“She’s open to going to school in Canada,”
McGill is the best known university in Canada, and is academically very strong (and very difficult). However, there are a lot of other very good universities in Canada. Most are easier to get into than McGill and also less expensive for an international students (McGill can charge more due to its reputation). Many are likely to cost about the same or only slightly more than your in-state public school.
@nhtigerdad, I gather that you are from New Hampshire. That puts you relatively close to some very good Canadian schools that are worth considering.
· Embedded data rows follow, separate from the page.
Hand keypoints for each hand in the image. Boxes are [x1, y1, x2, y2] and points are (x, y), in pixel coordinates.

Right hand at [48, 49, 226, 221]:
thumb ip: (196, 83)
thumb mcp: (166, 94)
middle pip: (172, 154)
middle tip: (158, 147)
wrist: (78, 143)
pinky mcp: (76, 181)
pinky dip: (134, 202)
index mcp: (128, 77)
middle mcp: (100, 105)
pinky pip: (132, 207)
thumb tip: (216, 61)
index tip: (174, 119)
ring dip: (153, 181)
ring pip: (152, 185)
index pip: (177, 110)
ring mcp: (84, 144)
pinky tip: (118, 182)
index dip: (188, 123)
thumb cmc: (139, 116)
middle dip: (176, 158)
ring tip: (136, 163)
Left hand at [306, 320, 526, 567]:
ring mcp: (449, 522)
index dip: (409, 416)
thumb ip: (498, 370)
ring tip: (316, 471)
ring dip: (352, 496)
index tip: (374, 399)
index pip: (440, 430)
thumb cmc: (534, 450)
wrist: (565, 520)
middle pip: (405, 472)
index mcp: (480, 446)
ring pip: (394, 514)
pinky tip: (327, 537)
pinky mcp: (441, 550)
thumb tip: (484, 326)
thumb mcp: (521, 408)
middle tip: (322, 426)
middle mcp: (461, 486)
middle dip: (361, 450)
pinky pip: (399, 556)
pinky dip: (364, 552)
In Quebec there is McGill (which you know about), Concordia (a relatively large university in Montreal just up the street from McGill) and Bishop’s (a small university in Lennoxville very close to Sherbrooke and 30 miles from the Vermont border). The other universities in Quebec teach in French. Dalhousie is a very good university in Halifax Nova Scotia. Other very good small schools in eastern Canada include Mount Allison, Acadia, and St Francis Xavier. We toured all of these schools and were quite impressed with all of them. If you average all of the rankings for the last twenty years or so, Mount Allison and Acadia probably come out as ranked #1 and #2 among small primarily undergraduate universities in Canada. If your daughter is #10 out of 250 at a normal public high school in the US, admission might be hard to predict for McGill, but she should be able to get into any other university in this list.
My understanding is that some merit aid is possible, but I think that if you look at the cost for international students you will probably find that you don’t need it at any of these schools other than McGill.
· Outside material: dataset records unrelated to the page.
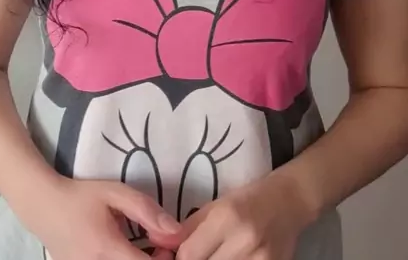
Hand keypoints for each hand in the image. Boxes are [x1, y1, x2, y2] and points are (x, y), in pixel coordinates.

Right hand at [31, 176, 180, 259]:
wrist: (43, 207)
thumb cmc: (82, 197)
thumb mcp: (116, 193)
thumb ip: (146, 210)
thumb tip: (177, 232)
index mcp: (106, 248)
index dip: (164, 259)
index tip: (167, 245)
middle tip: (157, 248)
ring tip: (142, 252)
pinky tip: (125, 255)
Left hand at [174, 173, 313, 259]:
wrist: (290, 202)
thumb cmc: (249, 199)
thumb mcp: (216, 205)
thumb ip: (190, 228)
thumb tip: (164, 246)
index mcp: (226, 218)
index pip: (188, 255)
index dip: (178, 258)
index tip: (175, 255)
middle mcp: (244, 241)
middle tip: (195, 255)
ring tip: (215, 255)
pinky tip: (228, 259)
Looking slightly west from New Hampshire, there are of course a large number of very good universities in Ontario. However, for the few where I have looked at international student costs, these have been more expensive for international students when compared to the ones in Quebec and eastern Canada. I mostly looked at the best known ones (Toronto, Queens, McMaster, Waterloo) and haven’t looked at the others, many of which are very good (eg, Guelph, Trent, Ottawa, Carleton, York, Ryerson, …).
By the way, we had a similar situation regarding “assets that we couldn’t sell but show up on the NPC”, and found that the most economical schools were likely to be our in-state public university, or schools in Canada.